Seizure of Critically Endangered Slow Lorises sends out a strong message to wildlife traffickers.
This was the message sent out by an outstanding seizure operation carried out by the Special Criminal Investigation Directorate of West-Java Regional Police. The operation successfully stopped a syndicate of wildlife traffickers planning to smuggle 34 protected Javan slow lorises, two civets and one protected tortoise in Bandung, the capital city of West Java.
The successful investigation has resulted in the arrest of five people - three hunters and two dealers - allegedly involved in the crime. Under Indonesian law, hunting, capturing or keeping slow lorises as pets is strictly forbidden. However, hundreds of these animals are still sold openly every day in animal markets throughout Indonesia.
In a press conference held after the operation, Mr Diki Budiman, Assistant Director of the Special Crime Unit of Polda, West Java, said: "The modus operandi of these criminals begins with the hunters who capture the animals from the wild. Then they sell the lorises to dealers for just £3. The dealers then sell them for £12.50 - £31. ”The lorises are then sold online, via Facebook and other social networks. Social media is a new method that is being used increasingly by animal traffickers.
Our team in Indonesia quickly arrived on the scene and carried out a check up of the confiscated slow lorises: “A few of them have already had their teeth clipped, the rest seemed fine,” said Nur Purba Priambada, the Veterinary Coordinator at IAR’s Primate Rehabilitation Centre in Bogor, Java. “Several of them have wounds, probably from bites, and they are all extremely stressed.” The rescue team immediately evacuated the 34 lorises to the Rehabilitation Centre for further treatment.

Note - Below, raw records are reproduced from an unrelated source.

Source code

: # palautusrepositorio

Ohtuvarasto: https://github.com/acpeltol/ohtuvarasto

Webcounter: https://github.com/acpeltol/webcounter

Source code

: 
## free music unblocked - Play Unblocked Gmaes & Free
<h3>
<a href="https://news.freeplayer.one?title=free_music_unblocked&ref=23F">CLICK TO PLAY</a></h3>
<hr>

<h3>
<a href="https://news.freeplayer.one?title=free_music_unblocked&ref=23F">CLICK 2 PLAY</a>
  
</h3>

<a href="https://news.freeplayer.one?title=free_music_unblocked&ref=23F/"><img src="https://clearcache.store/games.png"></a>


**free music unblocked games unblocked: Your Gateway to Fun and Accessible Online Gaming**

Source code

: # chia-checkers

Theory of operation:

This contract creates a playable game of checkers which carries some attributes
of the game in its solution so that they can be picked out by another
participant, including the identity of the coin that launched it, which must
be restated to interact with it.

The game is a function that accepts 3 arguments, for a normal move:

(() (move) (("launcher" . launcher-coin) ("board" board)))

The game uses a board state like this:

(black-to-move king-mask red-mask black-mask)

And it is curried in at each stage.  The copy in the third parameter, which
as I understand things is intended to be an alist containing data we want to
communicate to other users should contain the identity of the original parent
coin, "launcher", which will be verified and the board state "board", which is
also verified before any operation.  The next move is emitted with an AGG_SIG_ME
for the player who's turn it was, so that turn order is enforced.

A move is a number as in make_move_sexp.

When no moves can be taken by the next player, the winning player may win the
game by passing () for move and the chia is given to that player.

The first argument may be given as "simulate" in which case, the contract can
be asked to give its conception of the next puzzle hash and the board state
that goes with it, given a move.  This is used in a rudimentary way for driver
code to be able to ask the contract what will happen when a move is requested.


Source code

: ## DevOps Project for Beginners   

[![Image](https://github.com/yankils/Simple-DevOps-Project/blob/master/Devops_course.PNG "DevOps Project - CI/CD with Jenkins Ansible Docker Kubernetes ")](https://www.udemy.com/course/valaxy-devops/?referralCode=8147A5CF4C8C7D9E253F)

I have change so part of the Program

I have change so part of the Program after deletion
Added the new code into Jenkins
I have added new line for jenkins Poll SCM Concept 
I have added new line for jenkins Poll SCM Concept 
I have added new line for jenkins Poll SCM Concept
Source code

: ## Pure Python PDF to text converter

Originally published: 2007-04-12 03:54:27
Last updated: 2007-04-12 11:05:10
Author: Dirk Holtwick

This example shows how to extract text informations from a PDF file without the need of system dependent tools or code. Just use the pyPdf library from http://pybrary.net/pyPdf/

The Javan slow loris is included in the IUCN Red list of the 25 most endangered primates of the World. Still being a very low profile species, every year hundreds of them are sold in markets. In 2014 the IAR centre received a confiscation of 238 slow lorises in one shipment. Numbers in the wild are being massacred as a result of the illegal trade in wildlife as pets.
"Animal trafficking is a major animal welfare issue causing unbearable pain to millions of animals worldwide,” said Karmele Llano Sanchez, Programme Director of IAR Indonesia. "Stopping these syndicates is crucial for the survival of so many endangered species, including the slow loris. We applaud the efforts of the authorities on this highly successful operation.”
According to a recent article in the UK’s Guardian newspaper, illegal wildlife trade is valued by the UN Environment Programme at $23bn (£18bn) a year and responsible for the decline of thousands of species now on the brink of extinction.
"All the lorises will have to go through a quarantine process in which they will receive close medical attention,” said Wendi Prameswari, Animal Care Manager at our centre in Bogor. “They need very intensive treatment and care during the first few days in particular and often some of them succumb to the high stress levels, infections, and injuries received during capture, packing, transportation and selling.” Traders usually pack the lorises in small cramped boxes and transport them for long distances to their selling point, ending up in the homes of people who mistreat them. "Many of them do not make it through the process and the ones that survive and are rescued, like these ones, will still have to follow a long rehabilitation process until we find suitable places to release them. Even after release we will continue to monitor them to ensure they survive,” Prameswari added.
Our team in Bogor will now be working round the clock to save the lives of as many of the rescued lorises as possible. Rescuers, veterinarians and experienced animal keepers will ensure every one of the 34 lorises has the best chance possible of recovery and eventual return to the wild.
“Illegal wildlife trade must be tackled on all levels, from the hunters to the buyers who drive the demand," said Tantyo Bangun, Chairman of IAR Indonesia. "It’s only thanks to the efforts of local authorities like Polda Metro, who take the issue of animal trafficking seriously, that we can have hope for the future of slow lorises and other unique biodiversity.
“It is now up to all of us to campaign to help save the slow loris before it is too late.”